Work request: Reproduce every line of text from the entries below word for word, leaving out the pictures.

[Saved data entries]

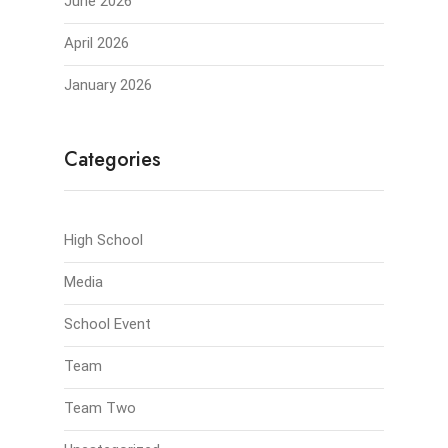
June 2026
April 2026
January 2026
Categories
High School
Media
School Event
Team
Team Two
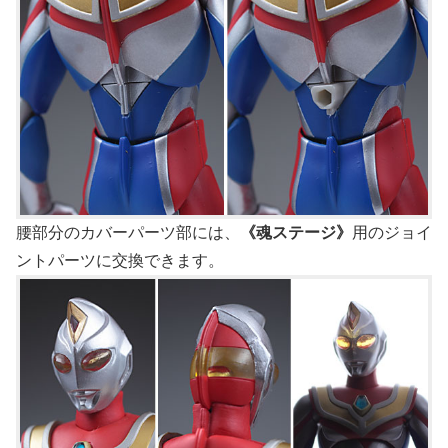
腰部分のカバーパーツ部には、
《魂ステージ》
用のジョイ
ントパーツに交換できます。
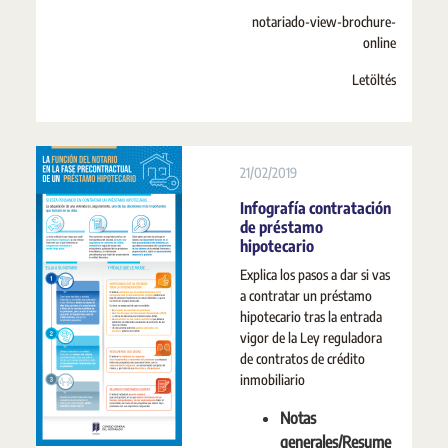
notariado-view-brochure-
online
Letöltés
21/02/2019
Infografía contratación
de préstamo
hipotecario
Explica los pasos a dar si vas
a contratar un préstamo
hipotecario tras la entrada
vigor de la Ley reguladora
de contratos de crédito
inmobiliario
Notas
generales/Resume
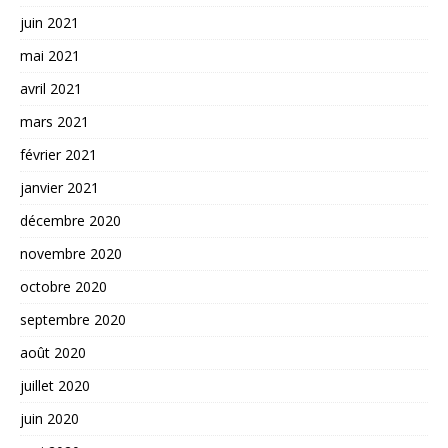
juin 2021
mai 2021
avril 2021
mars 2021
février 2021
janvier 2021
décembre 2020
novembre 2020
octobre 2020
septembre 2020
août 2020
juillet 2020
juin 2020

Answer to the problem:
June 2026
April 2026
January 2026
Categories
High School
Media
School Event
Team
Team Two
腰部分のカバーパーツ部には、
《魂ステージ》
用のジョイ
ントパーツに交換できます。
notariado-view-brochure-
online
Letöltés
21/02/2019
Infografía contratación
de préstamo
hipotecario
Explica los pasos a dar si vas
a contratar un préstamo
hipotecario tras la entrada
vigor de la Ley reguladora
de contratos de crédito
inmobiliario
Notas
generales/Resume
juin 2021
mai 2021
avril 2021
mars 2021
février 2021
janvier 2021
décembre 2020
novembre 2020
octobre 2020
septembre 2020
août 2020
juillet 2020
juin 2020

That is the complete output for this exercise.